Figure 5. Deep laminae of the spinal cord receive indirect inputs from unmyelinated afferents

Repeating the sciatic nerve transection in ZWX-Nav1.8 mice sustains expression of the WGA in DRG neurons and results in transneuronal labeling of neurons in deeper laminae (III-V; arrows). Compare A (single nerve cut; 1 week post-injury) with B (two cuts separated by one week; 1 week post-2^nd injury). The inability to detect deep laminae labeling after a single cut of the peripheral nerve suggests that the labeling after repeated injury resulted from transneuronal transfer of the WGA from laminae I-II neurons. Calibration bar: 150μm.

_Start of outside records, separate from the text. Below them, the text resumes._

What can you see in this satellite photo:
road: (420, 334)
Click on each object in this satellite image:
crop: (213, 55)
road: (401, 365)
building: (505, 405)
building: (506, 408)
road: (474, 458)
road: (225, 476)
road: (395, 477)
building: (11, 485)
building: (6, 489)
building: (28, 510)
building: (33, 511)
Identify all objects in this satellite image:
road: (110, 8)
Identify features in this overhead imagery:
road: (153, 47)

Figure 6. Regional control of WGA induction: targeting visceral afferents

A great advantage of the nerve injury inducibility of the WGA is that the subtype of peripheral nerve that is injured allows for analysis of circuits engaged by sensory neurons that innervate different peripheral organs. Here, transection of the vagus nerve in ZWX mice induces expression of nuclear ATF3 in large numbers of nodose ganglion neurons (A). As expected, the vagal nerve transection also triggered high levels of lacZ expression (B). When the vagus is cut in ZWX-Nav1.8 mice (C), the WGA is induced and transported anterogradely by vagal axons (inset in C) to the nucleus of the solitary tract (NTS; D), where it is transneuronally transferred to NTS neurons (arrows). Calibration bar: 100μm for D; 200μm for A-C.

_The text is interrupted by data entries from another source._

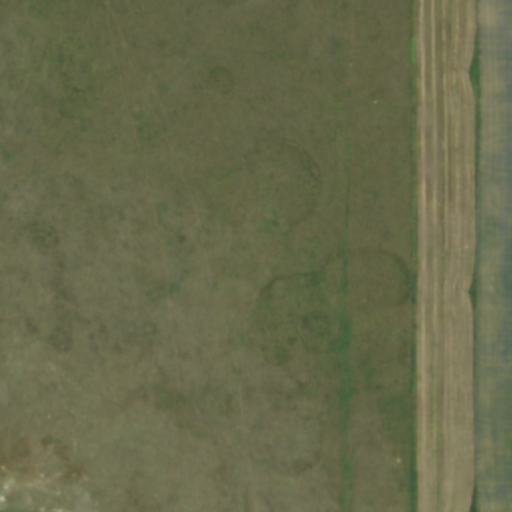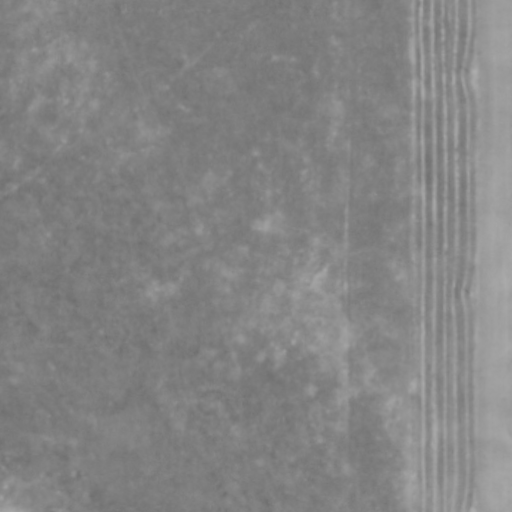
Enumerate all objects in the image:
road: (446, 256)
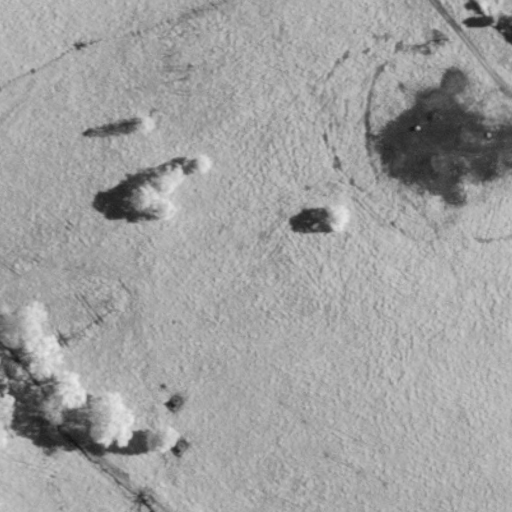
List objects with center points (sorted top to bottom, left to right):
road: (9, 504)
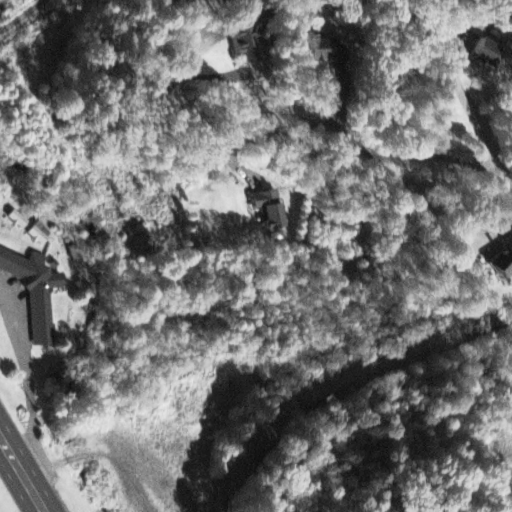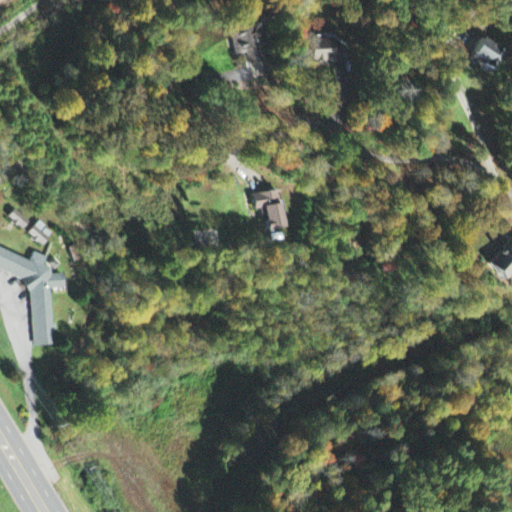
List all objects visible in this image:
road: (21, 14)
building: (245, 37)
building: (324, 52)
building: (485, 54)
road: (293, 115)
building: (268, 210)
building: (17, 220)
building: (39, 234)
building: (502, 264)
building: (35, 292)
road: (12, 459)
road: (34, 496)
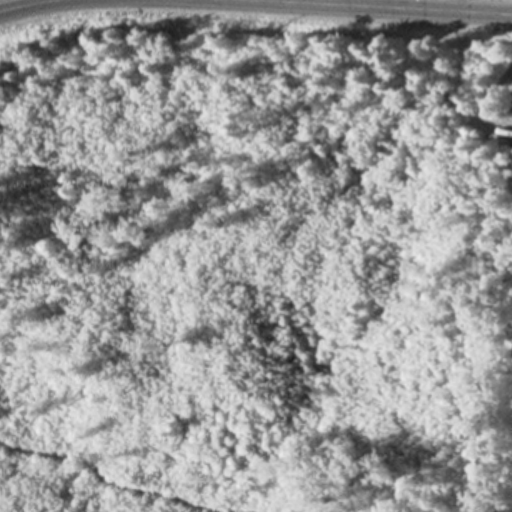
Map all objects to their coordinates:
road: (255, 6)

Figure 7. Convergent and segregated spinal cord inputs arise from myelinated and unmyelinated primary afferents

Lamina I (Lam I) projection neurons that express the NK1 receptor (light blue) and presumptive interneurons that express PKCγ (pink)- or calbindin (orange) receive convergent inputs from unmyelinated peptidergic (Substance P, TRPV1 and Nav1.8+) and myelinated (presumably Aδ, NPY+) primary afferent neurons. In contrast, the inputs from these subpopulations of afferents to other laminae remain segregated. Thus, the major input to the outer part of laminae II (Lam IIo) is from unmyelinated peptidergic afferents; unmyelinated non-peptidergic DRG neurons (that bind IB4 and express Nav1.8) terminate in the most dorsal part of inner lamina II (d-Lam IIi) where they contact calbindin-expressing interneurons. By contrast, myelinated afferents (either Aδ and/or Aβ, which express NPY after peripheral nerve injury) target the most ventral part of inner lamina II (v-Lam IIi), where they contact PKCγ-expressing interneurons. These same afferents also monosynaptically contact parvalbumin-positive (yellow) and other undefined neurons (black) of laminae III-V Note that a population of non-PKCγ interneurons of the innermost part of lamina II (v-LamIIi) also receive unmyelinated inputs. Whether that input is direct or indirect remains to be determined. In addition to monosynaptic inputs from myelinated afferents, neurons located in deep laminae (III-V) also receive polysynaptic inputs from unmyelinated (including TRPV1+) afferents, presumably via interneurons of laminae I-II.